┌─ Source document

The Real Protests of Captain America #602

 

 

If you’ve been keeping up with the buzz on the comics Internet–though Lord knows why you’d want to do that unless you were actually getting paid for it–then you’ve probably heard about the whole kerfuffle with Captain America fighting Teabaggers and Joe Quesada’s subsequent apology. The crux of his response was that the signs were mistakenly lettered to reflect real-life beliefs rather than some fictional group of entitled racists, but that begs the question: If they’re not Teabaggers, what are they protesting?

And as always, I’ve got the answer.

It’s worth noting that this article got me namechecked by the New York Times Culture Blog, which isn’t too shabby for my first week of full-time freelancing.

43 thoughts on “The Real Protests of Captain America #602

  1. Okay, this has been bothering me, and I cannot find the answer anywhere. I don’t read Punisher religiously, but the transvestite villain with the boobs from your CA article was in one of the first comics that I ever bought, and I have no idea what his/her name is.

  2. THE NEW YORK TIMES?! You Ivy League elitist you! Like Brubaker wasn’t bad enough but YOU had to imply that they’re Whedon-heads, too! How does someone get like you, mister? Do you just wake up one morning, hating freedom?

  3. Okay, this has been bothering me, and I cannot find the answer anywhere. I don’t read Punisher religiously, but the transvestite villain with the boobs from your CA article was in one of the first comics that I ever bought, and I have no idea what his/her name is.

    That was the Russian, from the Ennis run. Which means that you started buying comics in… 2001?

  4. Nice work, Sims. Have a blank of that? I want to carry on your work and make it a full internet meme.

  5. Hey Chris, it’s been awhile since I’ve visited your blog, and I’m disappointed to see you’ve replaced the nameplate graphic of the bear with the “What the hell is that, anyway?” expression. That alone was worth the price of admission. Oh well. All good things must come to an end, I suppose. Congrats on your new job opportunity. Hope that works out for you.

  6. I gotta say, I’m deeply disappointed with Quesada. Captain America vs. the Teabaggers was an AWESOME idea.

  7. That was the Russian, from the Ennis run. Which means that you started buying comics in… 2001?

    Yeah, that sounds right, I was about ten. Well, that’s when I started buying *new* comics. Before that, I’d get Liefeld-infested three-packs from Walgreens. T’was a dark age.

  8. I don’t know what you’re playing at making fun of those people, Sims. Leno does suck, objectively, and nobody watched his awful show. Bring back Masturbating Bear! …And Firefly!

  9. Well, Firefly has been off the air for almost a decade. Perhaps Masturbating Bear could guest star on Big Bang Theory.

  10. The notion of Captain America going after Tea Partiers (only d-baggers say teabaggers) never struck me as rational.

    Think about it: we’re talking about a guy who led what turned into a defacto insurrection waging war in the streets of America because he didn’t like the thought of people with proven deadly superpowers having to register with the government. Is he really the right guy to get all pissy at ordinary Americans who think an overintrusive government is taxing and spending too much?

└─

Requirement
Summarize the Captain America #602 post and its comments in two sentences.

┌─ Data extract

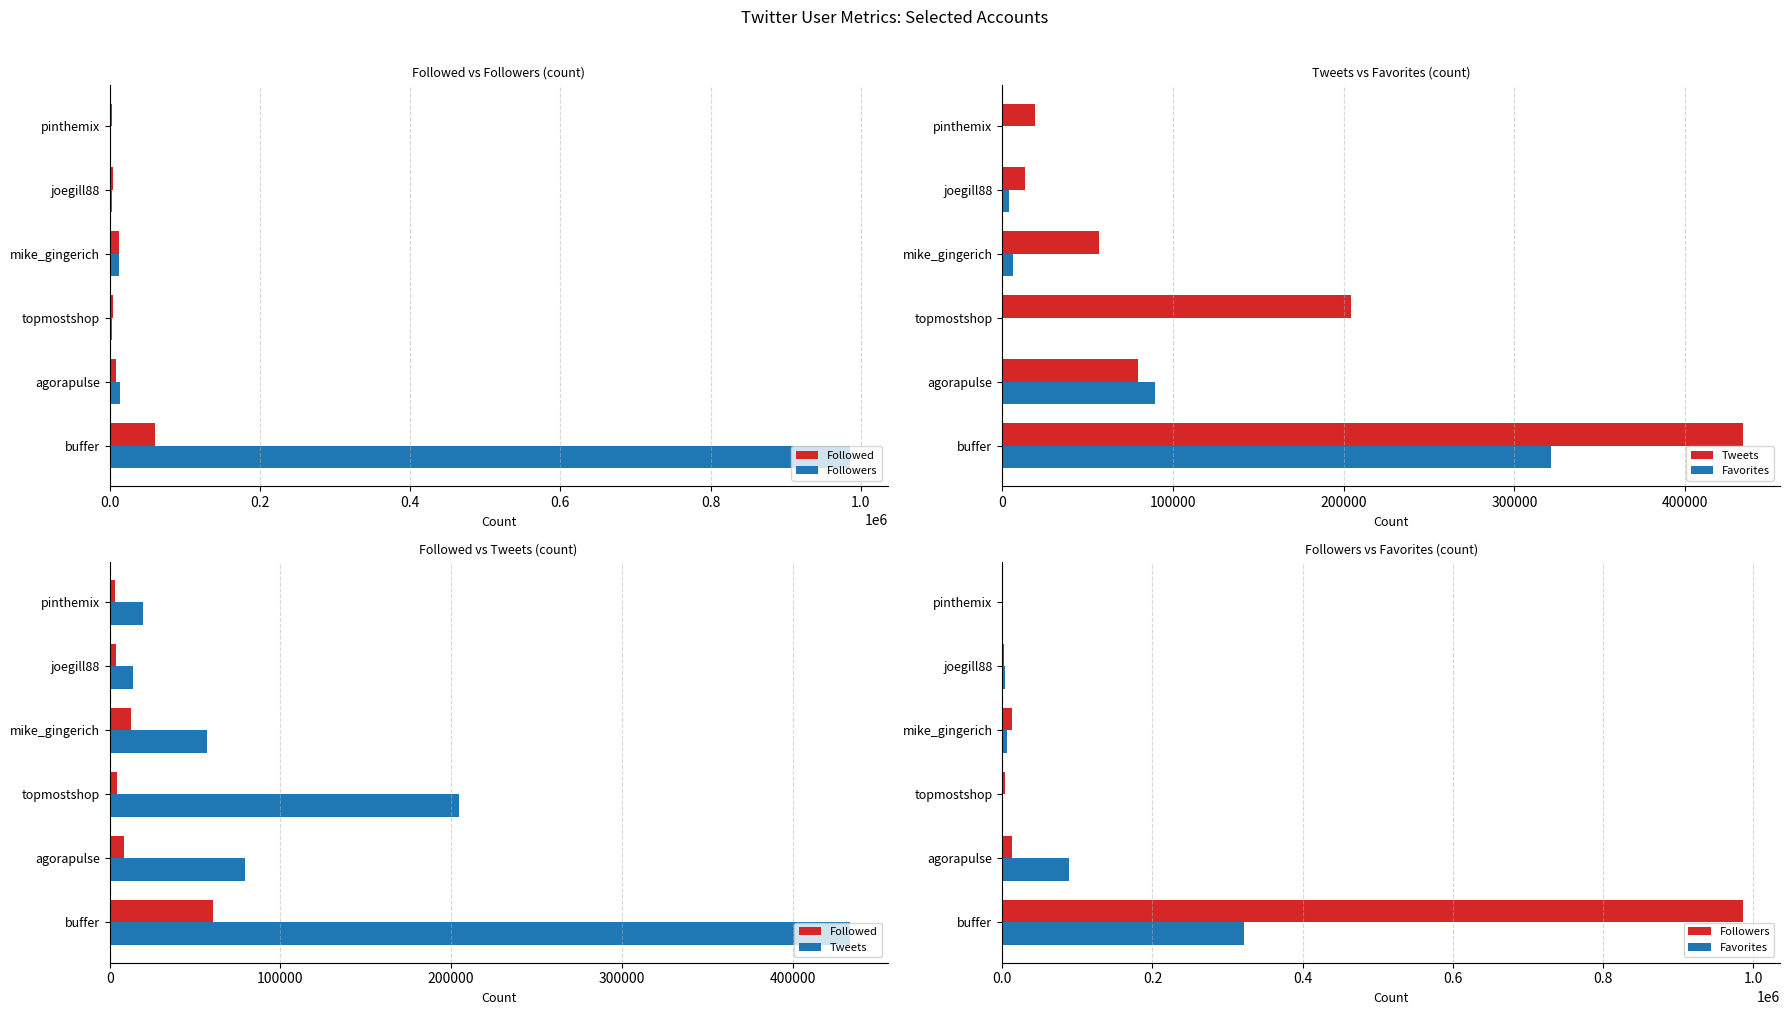

What is the average value of the Favorites series?

70229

└─

Exercise solution
The post refers to the controversy over Captain America fighting Teabaggers and Joe Quesada's apology, which said the signs were mistakenly lettered to reflect real-life beliefs, and the author claims to know what the protesters are really protesting and notes that the article was namechecked by the New York Times Culture Blog. In the comments, readers identify a villain as the Russian from the Ennis run, disagree over whether Captain America fighting Tea Partiers was a good idea, and joke about Firefly and Masturbating Bear.